═══ Data supplied ═══

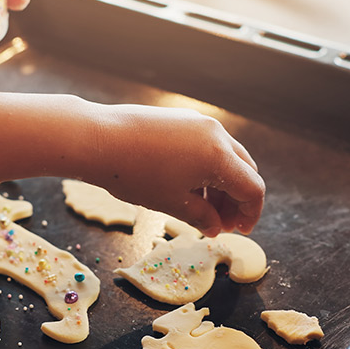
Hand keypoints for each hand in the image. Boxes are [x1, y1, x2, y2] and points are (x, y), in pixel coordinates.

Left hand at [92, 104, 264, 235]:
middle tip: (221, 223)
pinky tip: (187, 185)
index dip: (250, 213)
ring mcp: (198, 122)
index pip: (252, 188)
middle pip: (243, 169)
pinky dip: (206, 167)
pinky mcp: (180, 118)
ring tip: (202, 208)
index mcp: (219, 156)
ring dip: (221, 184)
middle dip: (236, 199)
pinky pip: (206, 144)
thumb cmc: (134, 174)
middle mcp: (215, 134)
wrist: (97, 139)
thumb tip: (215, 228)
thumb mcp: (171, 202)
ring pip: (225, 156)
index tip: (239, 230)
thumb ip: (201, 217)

═══
═══ Data supplied ═══

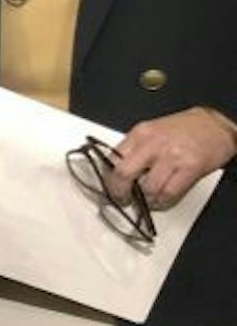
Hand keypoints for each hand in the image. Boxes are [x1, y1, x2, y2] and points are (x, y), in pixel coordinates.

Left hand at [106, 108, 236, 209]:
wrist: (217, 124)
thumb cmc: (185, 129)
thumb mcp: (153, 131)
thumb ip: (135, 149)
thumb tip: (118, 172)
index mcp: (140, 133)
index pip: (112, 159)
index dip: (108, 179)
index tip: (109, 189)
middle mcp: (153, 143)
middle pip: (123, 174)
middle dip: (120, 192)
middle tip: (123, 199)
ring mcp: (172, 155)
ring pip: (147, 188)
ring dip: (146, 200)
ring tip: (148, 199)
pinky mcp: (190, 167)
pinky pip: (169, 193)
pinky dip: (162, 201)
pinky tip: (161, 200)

═══
═══ Data supplied ═══

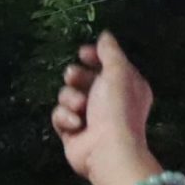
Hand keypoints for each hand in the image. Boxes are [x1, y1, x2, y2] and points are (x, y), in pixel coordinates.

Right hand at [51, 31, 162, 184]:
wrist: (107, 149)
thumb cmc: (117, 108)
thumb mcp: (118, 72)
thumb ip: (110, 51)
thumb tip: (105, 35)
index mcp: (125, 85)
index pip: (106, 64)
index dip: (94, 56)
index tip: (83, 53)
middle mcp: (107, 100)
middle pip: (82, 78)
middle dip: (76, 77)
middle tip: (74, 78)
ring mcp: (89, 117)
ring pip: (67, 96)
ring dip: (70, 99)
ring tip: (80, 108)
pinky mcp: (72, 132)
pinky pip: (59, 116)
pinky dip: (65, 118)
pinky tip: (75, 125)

═══

What is being asked:
Look above for the line holding "ring dip: (70, 99)". Print it and every line after it, exactly, through the line holding "pinky tip: (75, 125)".

Solution for this problem:
ring dip: (70, 99)
ring tip: (80, 108)
pinky mcp: (72, 132)
pinky pip: (59, 116)
pinky dip: (65, 118)
pinky tip: (75, 125)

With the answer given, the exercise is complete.